- Source records
-=-=-
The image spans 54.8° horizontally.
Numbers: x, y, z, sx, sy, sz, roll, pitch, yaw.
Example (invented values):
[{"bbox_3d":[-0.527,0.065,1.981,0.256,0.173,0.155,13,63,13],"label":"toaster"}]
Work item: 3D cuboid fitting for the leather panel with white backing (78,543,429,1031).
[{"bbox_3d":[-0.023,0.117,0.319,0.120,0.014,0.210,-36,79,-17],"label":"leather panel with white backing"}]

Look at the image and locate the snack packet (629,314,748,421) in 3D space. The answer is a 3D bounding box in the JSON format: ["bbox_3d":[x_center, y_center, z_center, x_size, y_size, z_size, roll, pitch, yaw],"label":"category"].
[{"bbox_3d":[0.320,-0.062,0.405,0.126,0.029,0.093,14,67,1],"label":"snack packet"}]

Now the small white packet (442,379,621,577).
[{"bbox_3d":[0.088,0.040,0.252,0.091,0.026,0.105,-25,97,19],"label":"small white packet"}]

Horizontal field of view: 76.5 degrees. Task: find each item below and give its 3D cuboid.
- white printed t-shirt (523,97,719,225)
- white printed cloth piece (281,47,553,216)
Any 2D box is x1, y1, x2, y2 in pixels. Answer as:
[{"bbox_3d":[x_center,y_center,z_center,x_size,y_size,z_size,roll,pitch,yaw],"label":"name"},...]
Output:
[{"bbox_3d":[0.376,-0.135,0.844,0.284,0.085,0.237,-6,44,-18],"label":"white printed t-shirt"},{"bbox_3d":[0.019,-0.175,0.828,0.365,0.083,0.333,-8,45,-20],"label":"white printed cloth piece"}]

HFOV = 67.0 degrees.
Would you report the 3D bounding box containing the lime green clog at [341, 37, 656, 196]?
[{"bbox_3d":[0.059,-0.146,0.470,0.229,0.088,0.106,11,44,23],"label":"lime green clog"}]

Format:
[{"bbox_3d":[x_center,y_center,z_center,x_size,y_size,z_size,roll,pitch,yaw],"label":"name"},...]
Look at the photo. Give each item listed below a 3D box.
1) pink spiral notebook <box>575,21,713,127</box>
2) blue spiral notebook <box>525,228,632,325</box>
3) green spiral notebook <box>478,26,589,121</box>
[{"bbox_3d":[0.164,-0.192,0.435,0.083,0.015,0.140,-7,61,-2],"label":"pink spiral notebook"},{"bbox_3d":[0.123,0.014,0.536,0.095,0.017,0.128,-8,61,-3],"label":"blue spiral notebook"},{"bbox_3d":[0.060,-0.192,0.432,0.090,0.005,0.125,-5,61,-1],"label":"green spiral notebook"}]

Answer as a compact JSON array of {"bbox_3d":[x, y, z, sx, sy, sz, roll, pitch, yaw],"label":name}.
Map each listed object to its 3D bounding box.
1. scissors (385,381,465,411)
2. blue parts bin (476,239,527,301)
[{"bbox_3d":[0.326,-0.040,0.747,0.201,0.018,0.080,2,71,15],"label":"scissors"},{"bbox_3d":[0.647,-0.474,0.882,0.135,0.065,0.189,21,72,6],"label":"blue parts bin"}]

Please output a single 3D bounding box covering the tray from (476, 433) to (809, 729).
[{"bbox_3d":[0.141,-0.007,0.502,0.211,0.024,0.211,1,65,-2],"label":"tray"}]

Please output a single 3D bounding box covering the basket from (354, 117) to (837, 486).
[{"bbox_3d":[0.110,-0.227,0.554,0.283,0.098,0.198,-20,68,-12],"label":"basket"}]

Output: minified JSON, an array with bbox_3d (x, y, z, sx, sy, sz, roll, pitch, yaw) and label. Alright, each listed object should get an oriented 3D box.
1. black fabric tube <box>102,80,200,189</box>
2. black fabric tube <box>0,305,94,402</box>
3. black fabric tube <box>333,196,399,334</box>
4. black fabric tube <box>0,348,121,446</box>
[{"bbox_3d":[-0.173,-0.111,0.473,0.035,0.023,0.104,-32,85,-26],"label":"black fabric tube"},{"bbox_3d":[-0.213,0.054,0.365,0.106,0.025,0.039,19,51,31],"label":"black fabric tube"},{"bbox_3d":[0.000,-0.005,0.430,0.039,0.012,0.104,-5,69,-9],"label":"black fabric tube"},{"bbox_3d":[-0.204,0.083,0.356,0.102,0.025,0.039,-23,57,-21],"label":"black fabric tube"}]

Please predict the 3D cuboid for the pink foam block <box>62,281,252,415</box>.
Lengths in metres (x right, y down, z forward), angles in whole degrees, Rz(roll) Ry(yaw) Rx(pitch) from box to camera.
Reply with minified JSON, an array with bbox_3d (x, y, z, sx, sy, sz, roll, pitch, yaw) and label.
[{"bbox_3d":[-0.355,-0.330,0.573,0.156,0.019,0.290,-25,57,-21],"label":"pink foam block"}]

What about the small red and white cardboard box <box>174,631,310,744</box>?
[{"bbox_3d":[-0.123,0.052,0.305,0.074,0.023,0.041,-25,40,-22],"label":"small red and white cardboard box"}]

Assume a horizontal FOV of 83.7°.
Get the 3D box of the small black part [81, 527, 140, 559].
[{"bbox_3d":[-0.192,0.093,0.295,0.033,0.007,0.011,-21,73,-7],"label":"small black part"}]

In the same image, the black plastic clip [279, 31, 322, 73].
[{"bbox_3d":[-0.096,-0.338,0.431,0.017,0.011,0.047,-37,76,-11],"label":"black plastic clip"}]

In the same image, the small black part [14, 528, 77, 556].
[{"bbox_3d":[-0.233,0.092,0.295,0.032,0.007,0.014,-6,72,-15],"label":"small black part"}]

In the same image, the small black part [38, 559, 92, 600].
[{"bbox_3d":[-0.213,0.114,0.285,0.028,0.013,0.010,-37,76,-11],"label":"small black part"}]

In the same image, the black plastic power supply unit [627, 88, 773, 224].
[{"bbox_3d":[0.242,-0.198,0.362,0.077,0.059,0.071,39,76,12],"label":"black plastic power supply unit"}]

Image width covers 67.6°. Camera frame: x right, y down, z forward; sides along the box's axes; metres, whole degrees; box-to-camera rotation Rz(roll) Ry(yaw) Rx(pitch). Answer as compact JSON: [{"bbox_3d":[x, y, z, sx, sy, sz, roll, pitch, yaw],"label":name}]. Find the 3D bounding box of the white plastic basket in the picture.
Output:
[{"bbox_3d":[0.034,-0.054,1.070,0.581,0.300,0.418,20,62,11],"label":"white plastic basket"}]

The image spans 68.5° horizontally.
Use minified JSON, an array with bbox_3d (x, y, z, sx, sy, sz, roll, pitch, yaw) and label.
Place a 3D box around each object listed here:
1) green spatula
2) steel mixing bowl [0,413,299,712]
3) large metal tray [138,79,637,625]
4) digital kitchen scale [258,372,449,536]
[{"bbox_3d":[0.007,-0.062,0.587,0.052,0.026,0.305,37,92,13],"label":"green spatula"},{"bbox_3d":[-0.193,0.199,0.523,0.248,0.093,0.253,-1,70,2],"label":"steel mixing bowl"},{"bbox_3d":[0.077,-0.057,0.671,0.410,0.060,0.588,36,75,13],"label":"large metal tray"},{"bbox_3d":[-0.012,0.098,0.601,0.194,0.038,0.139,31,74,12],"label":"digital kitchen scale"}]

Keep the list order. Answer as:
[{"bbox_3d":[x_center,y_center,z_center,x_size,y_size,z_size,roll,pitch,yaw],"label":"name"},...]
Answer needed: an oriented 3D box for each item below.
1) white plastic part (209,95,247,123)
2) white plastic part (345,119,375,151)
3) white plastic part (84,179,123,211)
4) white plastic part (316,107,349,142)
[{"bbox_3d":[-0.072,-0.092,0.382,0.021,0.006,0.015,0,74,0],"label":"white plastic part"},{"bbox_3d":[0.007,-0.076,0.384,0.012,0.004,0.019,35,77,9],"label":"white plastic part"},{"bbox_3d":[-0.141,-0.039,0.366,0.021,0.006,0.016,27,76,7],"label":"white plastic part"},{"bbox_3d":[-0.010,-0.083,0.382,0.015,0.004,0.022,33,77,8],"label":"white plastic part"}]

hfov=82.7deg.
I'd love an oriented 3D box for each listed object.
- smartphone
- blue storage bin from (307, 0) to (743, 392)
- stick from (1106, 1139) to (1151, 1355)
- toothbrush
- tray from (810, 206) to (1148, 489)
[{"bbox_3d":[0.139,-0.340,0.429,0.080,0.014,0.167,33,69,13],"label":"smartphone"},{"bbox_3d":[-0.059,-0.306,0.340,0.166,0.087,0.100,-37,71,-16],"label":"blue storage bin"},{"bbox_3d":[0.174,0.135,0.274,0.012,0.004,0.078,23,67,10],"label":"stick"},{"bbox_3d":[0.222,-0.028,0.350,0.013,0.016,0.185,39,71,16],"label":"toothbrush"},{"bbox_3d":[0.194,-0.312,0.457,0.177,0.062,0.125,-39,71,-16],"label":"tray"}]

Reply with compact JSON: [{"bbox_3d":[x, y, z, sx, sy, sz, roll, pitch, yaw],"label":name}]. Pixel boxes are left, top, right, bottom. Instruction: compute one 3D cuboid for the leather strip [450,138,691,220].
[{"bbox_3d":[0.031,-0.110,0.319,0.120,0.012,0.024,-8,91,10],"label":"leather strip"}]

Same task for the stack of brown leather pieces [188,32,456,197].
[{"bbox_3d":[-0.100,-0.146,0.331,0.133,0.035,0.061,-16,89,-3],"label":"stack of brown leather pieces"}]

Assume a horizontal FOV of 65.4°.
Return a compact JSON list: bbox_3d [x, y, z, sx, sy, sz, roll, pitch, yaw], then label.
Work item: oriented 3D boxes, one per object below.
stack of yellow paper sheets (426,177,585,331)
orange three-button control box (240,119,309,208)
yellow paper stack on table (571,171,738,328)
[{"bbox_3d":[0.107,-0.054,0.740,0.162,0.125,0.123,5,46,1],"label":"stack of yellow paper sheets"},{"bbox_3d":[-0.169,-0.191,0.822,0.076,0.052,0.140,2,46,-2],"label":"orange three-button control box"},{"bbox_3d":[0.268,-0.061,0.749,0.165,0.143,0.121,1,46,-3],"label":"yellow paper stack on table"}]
-=-=-
- REQUIRED WORK
Filter the entries above down to the lines that contain "spans".

- OUTPUT OF THE EXERCISE
The image spans 54.8° horizontally.
The image spans 68.5° horizontally.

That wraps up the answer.